How Analytics Will Help with The Impact Act’s Discharge to Community Measure

August 01, 2017

While the industry is buzzing about the Proposed Rule, let’s not forget about the imminent  Discharge Community measure of the Impact Act. 

What are you doing to ensure your agency aces the Discharge to Community measure? While keeping your home health patients out of the hospital has always been a focus, now, under the Impact Act, you’ll be penalized if you don’t.

We have predictive analytics technology that is proven to reduce readmissions anywhere from 26-36 percent. Not only that, we have another technology specifically designed to help you manage and better care for your recently discharged patients. Using this tool, providers have successfully identified 300 former patients in need of additional care and reduced post discharge rehospitalzations by 36 percent.
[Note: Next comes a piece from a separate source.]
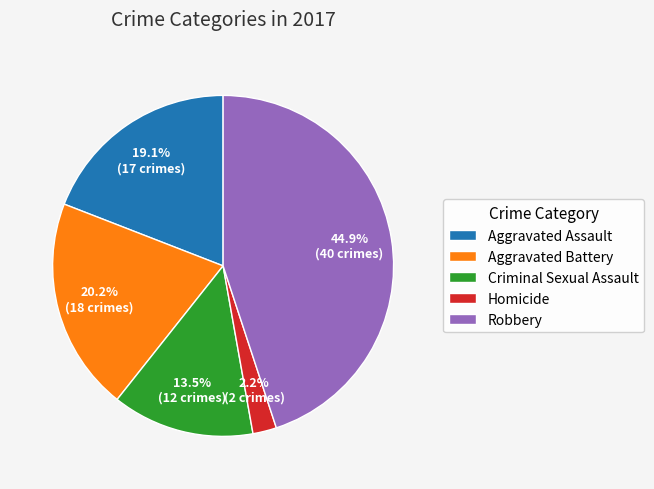

Count the number of slices in the pie.

5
We’ll talk more about technology solutions later, but first, here’s more information from VNAA about the discharged to community outcome measure:

Discharge to Community Overview

Home based health care organizations have long worked to reduce hospital readmissions. Now, the Discharge to Community performance measure adopted under the IMPACT Act requires that agencies also anticipate and plan to prevent readmissions after discharge from home health. 2017 Conditions of Participation for Home Health also emphasize comprehensive, patient-centered discharge planning.


Nationwide almost 20% of patients discharged from hospitals are readmitted within 30 days. The Centers for Medicare and Medicaid Services (CMS) has made reduction of preventable readmissions a top priority for the Medicare program. Through adoption of performance measures, financial incentives, and financial penalties, CMS is increasing pressure on hospitals and partners along the continuum to adopt transition-of-care strategies that prevent avoidable readmissions.

While readmission reduction is the focus, CMS is specifically calling for agencies to have a plan aimed at keeping patients out of the hospital post home health discharge. We have two solutions that are specifically designed for each of these objectives.

Readmission reduction technology Touch predicts which patients on home health census are most at risk of rehospitalization and then deploys automated calls to follow up on that risk. As mentioned above, agencies like Encompass and Jordan are using this solution to reduce readmissions anywhere from 26-36 percent.

Discharged patient calling technology Nurture predicts which recently discharged home health patients are most at risk for requiring additional care and then streamlines follow up with those patients. Agencies using this boast a 20 percent patient recapture rate and a 36 percent reduction in rehospitalization post home health discharge.

Additionally, with any readmissions reduction strategy, you must consider improving the care continuum. When patients are in the right care setting at the right time, they’re less likely to return to the hospital. That’s why ensuring your home health patients who could benefit from hospice care are identified and informed at the right time. We have an effective analytics solution for that too.

End-of-life care technology Bridge predicts which home health patients are most likely to benefit from hospice care and then helps organize the operational steps required to facilitate a timely conversation. Agencies using this have decreased deaths on home health by 52 percent, decreased early deaths on hospice by 26 percent and increased total hospice days by as much as 528 percent.

To win amid changing healthcare regulations, you must integrate analytics technology. It adds an additional dimension to your care decision making which leads to increased care quality and revenues and savings. Our home health clients who range in size from 300-80,000 census, experience anywhere from 10-40x return on their investment.